His original interest was how societies become authoritarian and totalitarian. His creativity is evident from his ability to find connections between disparate fields, like evolutionary biology and religion. His book, Twelve Rules for Life, contains practical advice, supported by deep insights about human nature. (My favorite: “Don't compare yourself with other people; compare yourself with who you were yesterday”.) Before the pandemic, Peterson lectured to packed audiences, eager to hear an original perspective on psychology, philosophy and, sometimes, politics. And he was one of the first intellectuals to publicly call out the concepts behind the ideology that will not name itself, more specifically, the framework that sees society exclusively through the lens of power hierarchies, in which social categories exist for the purpose of oppression.

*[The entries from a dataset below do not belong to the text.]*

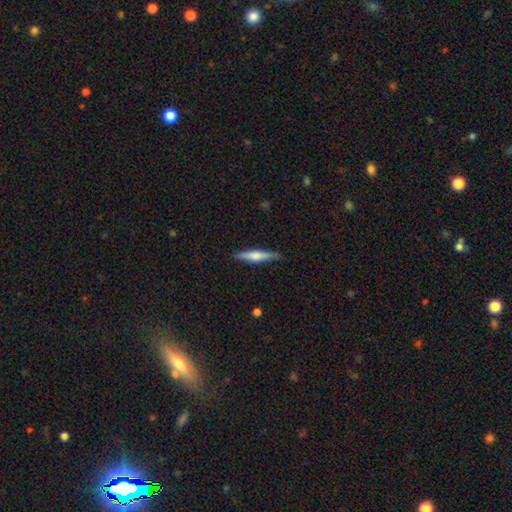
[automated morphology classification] The model was most divided on "smooth or featured": smooth: 51%, featured or disk: 43%, star or artifact: 6%. More confident: how rounded — cigar-shaped (89%); merging — none (86%).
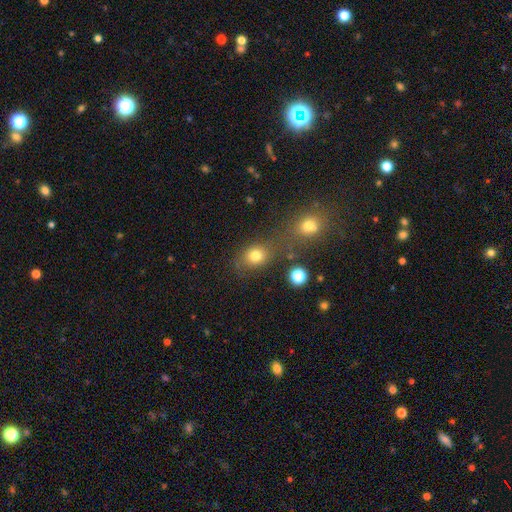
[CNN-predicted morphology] Q: Smooth or featured?
A: smooth (77%); runner-up: star or artifact (15%)
Q: How rounded?
A: round (56%); runner-up: in between (43%)
Q: Merging?
A: none (61%); runner-up: merger (19%)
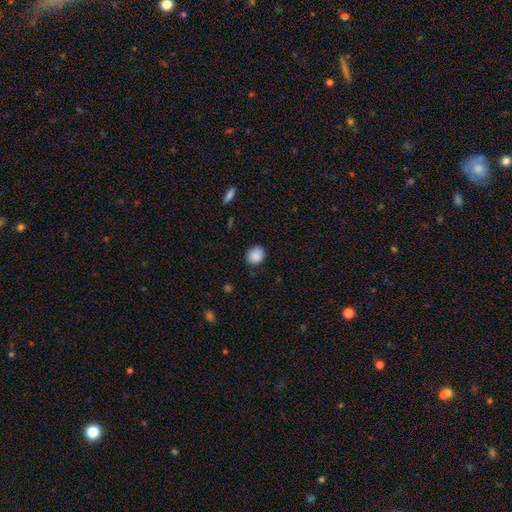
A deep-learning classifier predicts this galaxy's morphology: Q: Smooth or featured?
A: smooth (89%); runner-up: star or artifact (8%)
Q: How rounded?
A: round (76%); runner-up: in between (23%)
Q: Merging?
A: none (86%); runner-up: minor disturbance (11%)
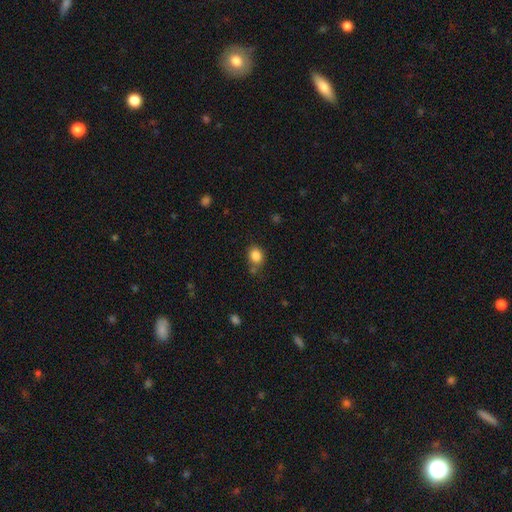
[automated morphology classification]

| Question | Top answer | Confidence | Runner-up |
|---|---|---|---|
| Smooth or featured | smooth | 85% | star or artifact (10%) |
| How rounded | round | 55% | in between (44%) |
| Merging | none | 69% | minor disturbance (17%) |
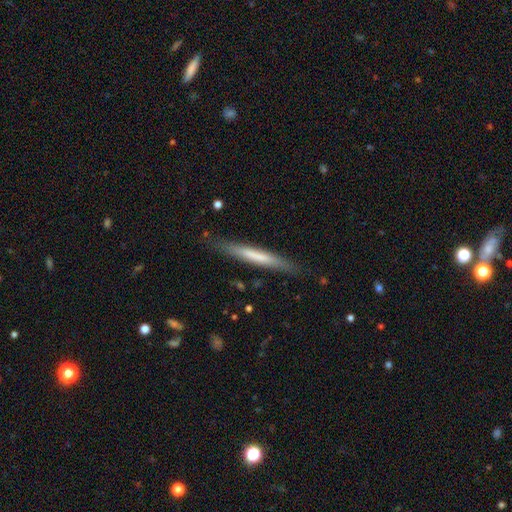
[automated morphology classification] This is possibly a smooth galaxy (56%). How rounded: clearly cigar-shaped (96%). Merging: clearly none (85%).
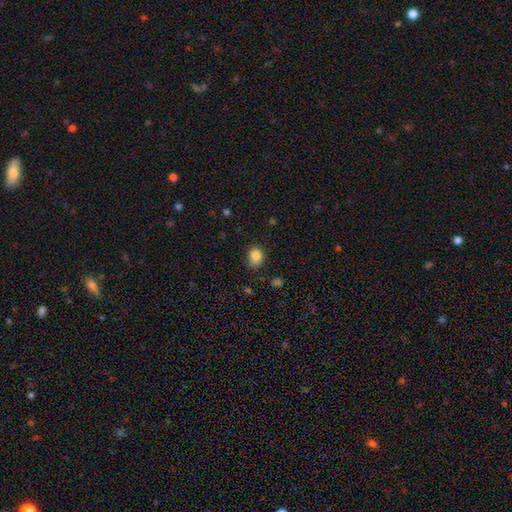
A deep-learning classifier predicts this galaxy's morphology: smooth-or-featured: smooth: 85% | star or artifact: 10% | featured or disk: 5%
  how-rounded: round: 52% | in between: 47% | cigar-shaped: 1%
  merging: none: 70% | minor disturbance: 23% | major disturbance: 5% | merger: 2%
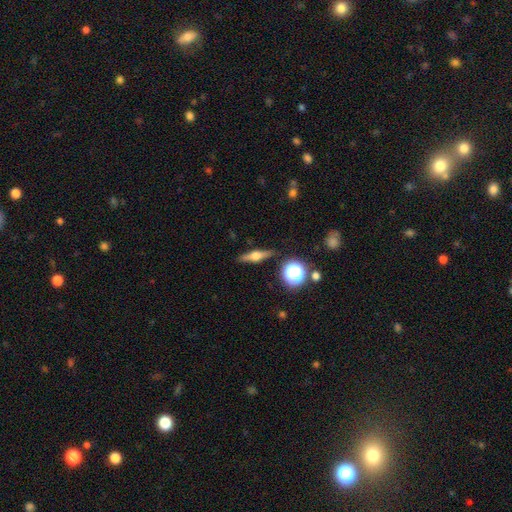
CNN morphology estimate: The model was most divided on "smooth or featured": featured or disk: 62%, smooth: 29%, star or artifact: 9%. More confident: edge-on disk — yes (95%); edge-on bulge — rounded (92%); merging — none (88%).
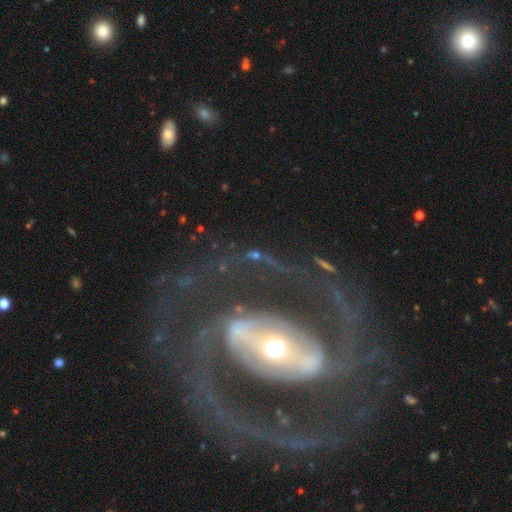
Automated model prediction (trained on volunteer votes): Smooth or featured?
  - featured or disk: 64% *
  - star or artifact: 20%
  - smooth: 16%
Edge-on disk?
  - no: 82% *
  - yes: 18%
Bar?
  - no: 44% *
  - strong: 31%
  - weak: 25%
Spiral arms?
  - yes: 65% *
  - no: 35%
Bulge size?
  - moderate: 59% *
  - small: 21%
  - large: 12%
  - dominant: 5%
  - none: 4%
Merging?
  - none: 51% *
  - major disturbance: 27%
  - minor disturbance: 14%
  - merger: 8%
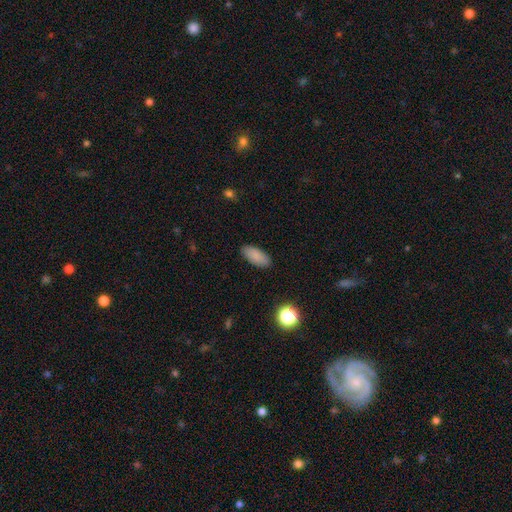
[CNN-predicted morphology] Smooth or featured? Predicted: smooth (p=0.87). How rounded? Predicted: in between (p=0.85). Merging? Predicted: none (p=0.89).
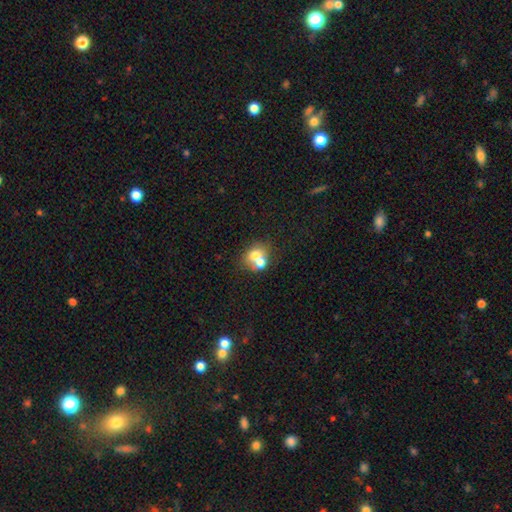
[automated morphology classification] smooth-or-featured: smooth: 66% | featured or disk: 24% | star or artifact: 11%
  how-rounded: round: 61% | in between: 38% | cigar-shaped: 1%
  merging: merger: 62% | none: 28% | minor disturbance: 7% | major disturbance: 3%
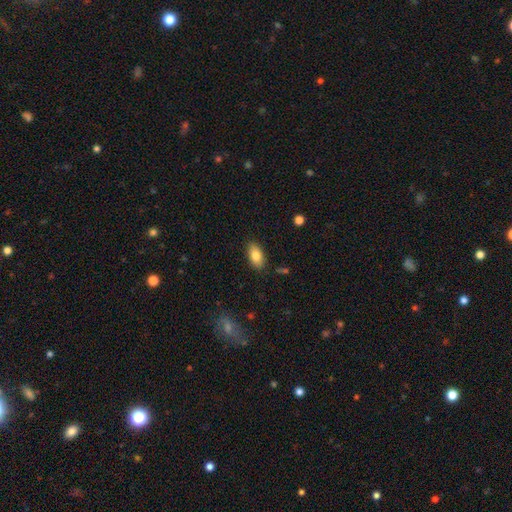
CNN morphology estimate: Overall: smooth (82%). How rounded: in between (91%). Merging: none (86%).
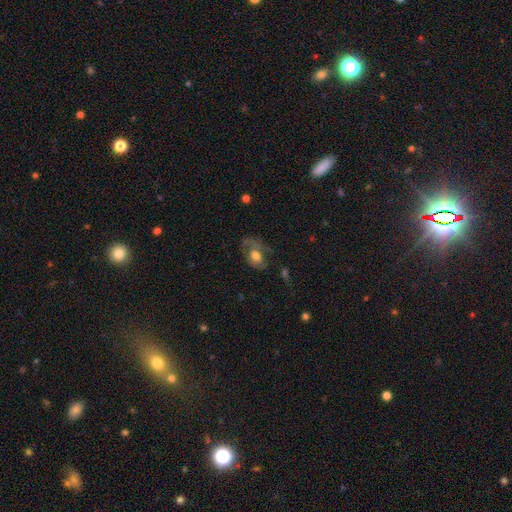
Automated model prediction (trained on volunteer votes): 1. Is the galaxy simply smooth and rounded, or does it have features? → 51% smooth, 40% featured or disk, 9% star or artifact.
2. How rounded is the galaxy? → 79% in between, 19% round, 2% cigar-shaped.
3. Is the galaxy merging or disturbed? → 41% none, 30% major disturbance, 26% minor disturbance, 3% merger.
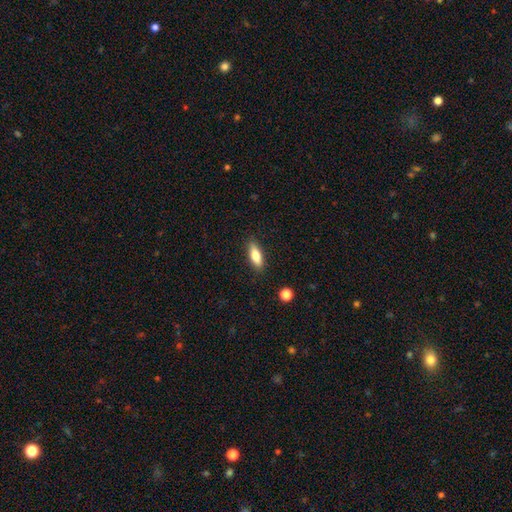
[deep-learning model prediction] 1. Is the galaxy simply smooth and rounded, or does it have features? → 77% smooth, 16% featured or disk, 7% star or artifact.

But in the past few years, Peterson lost his way. He certainly made some missteps. Perhaps it was the stress of always being in the public eye (a situation he not only accepted, but sought). Perhaps the incessant criticism to which he was subjected took its toll. Perhaps it was the cognitive dissonance of telling people to be responsible for their own lives, while being hooked on benzodiazepines.

In any case, he emerged from this trial embittered and diminished. He seems to have decided that he had to choose a side, and it was going to be the Right. It’s a real shame, because the Left previously had to take his ideas seriously. Now he’s given them a justification to dismiss him.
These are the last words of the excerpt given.